Carbon limits necessarily force greater reliance on natural gas for electric power, applying further pressure to boost prices. The per million BTU price soared to an astronomical $14.80 in Dec. 14 trading, though the price since then has dropped to $11.10 on Dec. 30.
Everybody agrees that carbon limits will force up electricity prices steadily far into the future. The disagreement is over how much the costs will go up. A study done for RGGI shows the cost per consumer rising $34 a year every year for 20 years, but business groups call that number laughable in view of how much CO2 caps really will cost. That is unnerving for Massachusetts, which now has the nation's highest electric power bills. However, the bigger impact could be on the cost to industries that threatens the loss of jobs.

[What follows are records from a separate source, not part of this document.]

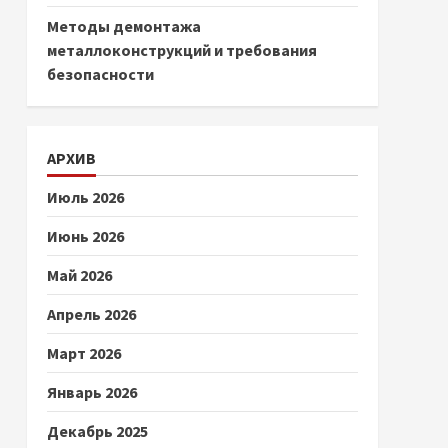
Методы демонтажа
металлоконструкций и требования
безопасности
АРХИВ
Июль 2026
Июнь 2026
Май 2026
Апрель 2026
Март 2026
Январь 2026
Декабрь 2025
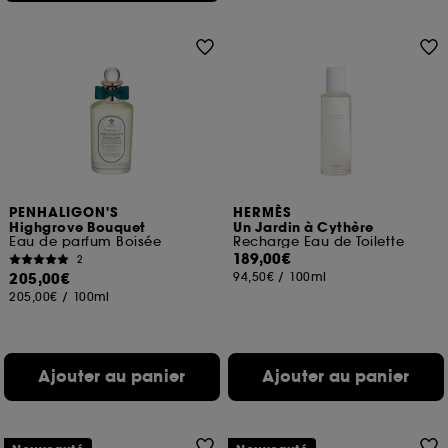
PENHALIGON'S
HERMÈS
Highgrove Bouquet
Un Jardin à Cythère
Eau de parfum Boisée
Recharge Eau de Toilette
189,00€
2
205,00€
94,50€
/
100ml
205,00€
/
100ml
Ajouter au panier
Ajouter au panier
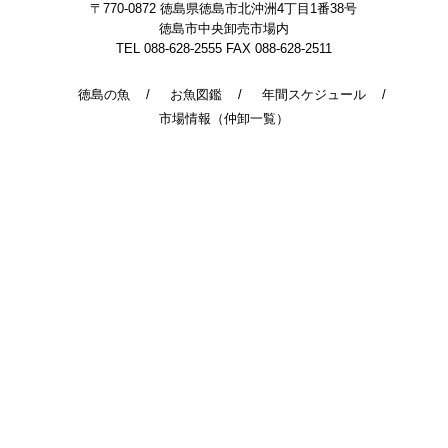
〒770-0872
徳島県徳島市北沖洲4丁目1番38号
徳島市中央卸売市場内
TEL 088-628-2555
FAX 088-628-2511
徳島の魚
お魚図鑑
年間スケジュール
市場情報（仲卸一覧）
© 2014 - 2026 TokushimaUoichiba. All Rights Reserved.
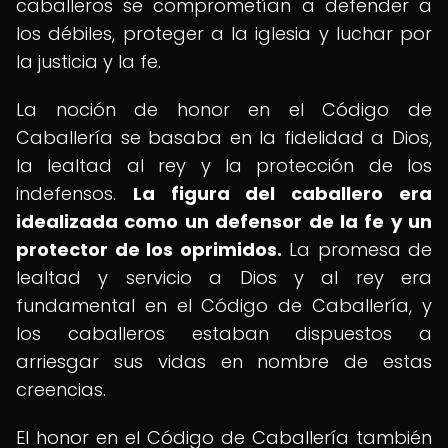
caballeros se comprometían a defender a
los débiles, proteger a la iglesia y luchar por
la justicia y la fe.
La noción de honor en el Código de
Caballería se basaba en la fidelidad a Dios,
la lealtad al rey y la protección de los
indefensos.
La figura del caballero era
idealizada como un defensor de la fe y un
protector de los oprimidos.
La promesa de
lealtad y servicio a Dios y al rey era
fundamental en el Código de Caballería, y
los caballeros estaban dispuestos a
arriesgar sus vidas en nombre de estas
creencias.
El honor en el Código de Caballería también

Romney's concern over carbon caps is shared by other Northeastern governors. Republican Donald Carcieri of Rhode Island, Republican Robert Ehrlich of Maryland and Democrat Ed Rendell of Pennsylvania also took their states out of RGGI conformity. But the governors of Connecticut, Delaware, Maine, New Hampshire, New Jersey, New York and Vermont are still in the compact, ready to impose a heavy economic burden on their citizens. Outside the Northeast, the states of California, Oregon and Washington also are moving toward carbon caps.

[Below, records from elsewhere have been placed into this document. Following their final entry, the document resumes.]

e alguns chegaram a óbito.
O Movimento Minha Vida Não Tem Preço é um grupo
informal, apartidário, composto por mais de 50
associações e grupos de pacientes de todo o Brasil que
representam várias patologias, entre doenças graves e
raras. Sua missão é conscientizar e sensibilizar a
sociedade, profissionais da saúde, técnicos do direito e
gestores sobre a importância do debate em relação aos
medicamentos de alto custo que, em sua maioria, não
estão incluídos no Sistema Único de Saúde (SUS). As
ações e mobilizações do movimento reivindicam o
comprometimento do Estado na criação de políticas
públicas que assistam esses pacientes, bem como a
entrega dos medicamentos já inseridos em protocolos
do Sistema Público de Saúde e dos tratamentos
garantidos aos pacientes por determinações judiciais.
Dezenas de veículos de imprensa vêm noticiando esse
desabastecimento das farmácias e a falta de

Green pressure can lead politicians to make promises that they would regret. It happened to George W. Bush at Saginaw, Mich., in September 2000 when he took a position hardly noticed at the time. "We will require all power plants to meet clean air standards in order to reduce emissions of sulfur dioxide," he said. That never really was Bush's position, but it led to a misunderstanding between the president and his first Environmental Protection Agency administrator, Christine Whitman, that haunts him to this day. It appears Mitt Romney will avoid that pitfall on his long uphill climb to the White House.